On Climate Science

Phillip W. Magness writes,

In a strange way, modern climatology shares much in common with the approach of 1950s Keynesian macroeconomics. It usually starts with a number of sweeping assumptions about the relation between atmospheric carbon and temperature, and presumes to isolate them to specific forms of human activity. It then purports to “predict” the effects of those assumptions with extraordinarily great precision across many decades or even centuries into the future. It even has its own valves to turn and levers to pull – restrict carbon emissions by X%, and the average temperature will supposedly go down by Y degrees. Tax gasoline by X dollar amount, watch sea level rise dissipate by Y centimeters, and so forth. And yet as a testable predictor, its models almost consistently overestimate warming in absurdly alarmist directions and its results claim implausible precision for highly isolated events taking place many decades in the future. These faults also seem to plague the climate models even as we may still accept that some level of warming is occurring.

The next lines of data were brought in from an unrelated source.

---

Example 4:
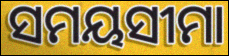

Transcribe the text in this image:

ସମୟସୀମା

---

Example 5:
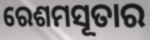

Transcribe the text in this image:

ରେଶମସୂତାର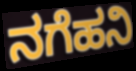
ನಗೆಹನಿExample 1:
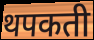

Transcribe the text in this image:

थपकती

Pointer from Don Boudreaux. Read the whole thing. I have this same instinct about climate models, which does not necessarily mean that I am correct in my skepticism.

9 thoughts on “On Climate Science

  1. Another issue I have noticed is how much gets done at the interpretive level. For instance, a study that once might have been described by the researchers as a measure of the sensitivity of some frog population to changing rainfall is now written in terms of how climate change is killing frogs. This has nothing to do with p values or models. It’s just a shift in the rhetorical foundations used in the conclusions of many studies that are only tangentially related to climate change. Just through the subtle shift in rhetorical norms, a whole new set of research appears to become evidence relating change and destruction.

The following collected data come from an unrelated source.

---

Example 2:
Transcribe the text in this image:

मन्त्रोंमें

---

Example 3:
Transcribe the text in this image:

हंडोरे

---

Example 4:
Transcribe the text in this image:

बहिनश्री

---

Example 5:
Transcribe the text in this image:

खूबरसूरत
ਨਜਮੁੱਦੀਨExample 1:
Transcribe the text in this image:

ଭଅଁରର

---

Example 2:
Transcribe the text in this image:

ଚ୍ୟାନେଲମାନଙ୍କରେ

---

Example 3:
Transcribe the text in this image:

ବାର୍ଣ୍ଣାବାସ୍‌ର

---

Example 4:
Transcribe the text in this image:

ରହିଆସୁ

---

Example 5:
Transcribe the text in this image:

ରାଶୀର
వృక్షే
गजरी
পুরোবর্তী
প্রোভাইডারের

  2. Implausible precision of such wide error bounds? If you have the slightest inclination to believe this, you should be entirely skeptical.

  3. The question has never been whether CO2 is entropic, or an externality.

    The question is,”so what?”

    If they focus on the important question they lose elections. That is why they don’t care about the important questions and care more about claiming proper skepticism is anti-science.

  4. In both cases it depends on the size of the multipliers. In Keynesian economics a large multiplier implies dramatic effects for government intervention. A small multiplier implies government impotence.

    In Global Warming or Climate Change, CO2 is a weak greenhouse gas and a large multiplier is required for large effects.

    In both cases the evidence I see indicates small multipliers.

  5. The thing I loved about the piece was why they don’t use the tools from time series statistics in climate modeling. I’ve always been like, well why don’t you test for Granger Causality, or fit an ECM model?

  6. Attempting to model a physical system with just a statistical model is foolish. Well understood physics is at play and must be a part of your model. Magness writes through the lens of an economist who had never dealt with a physical system, or taken physics class beyond 101.

  7. Aaron, I completely agree, but that’s a great description of a lot of what passes for climate science, at least up to the standard that the IPCC will accept and report on work.

    Michael Mann has been particularly brazen about this. He consistently ignores the well-known biological connections between temperature and the growth rate of trees. He’s published numerous correlations between temperature and tree-ring growth despite specialists in the field being pretty skeptical that there’s such a direct connection. He just ignores how real-world trees work, runs his statistical models, and then tweaks them until he gets the shape of graph he wants.

    For that matter the same can be said about all the regressions against surface temperature data. After the experiments done by Anthony Watts among others, we know that they aren’t very well correlated with temperature measured by more accurate means, in particular satellite measurement. Awkwardly, that means there’s not really any good global temperature measure if you go back more than about 40 years in the past.

    This hasn’t stopped a number of scientists from averaging all the emperature data together, anyway, and doing all manner of post-processing on it to get a clean curve out of that data. They must be aware by now of the fundamental problems in the underlying data, but who’s going to stop them?

  8. To me it seems like a clear two way street: creating a model based entirely on historical temperature data without an understanding of the underlying physical processes is probably not going to give you much predictive value because you don’t know what you’re not capturing. On the other hand, if you have a physical model which you have to really hammer the historical temperature data to get it to fit, then that should tell you you don’t understand the underlying physical processes as well as you think you do. Magness’ critique focuses on this latter issue, which I think is clearly a salient critique given the divergence of observed and predicted surface temperature warming since, say, 1998.

  9. It’s worse than just noisy input causing large error bars. The systems being modeled are governed by differential equations that are provably unsolvable. The best models of the climate don’t have solutions, so even if the input was 100% accurate an estimate 50 years from now would still not be reliable.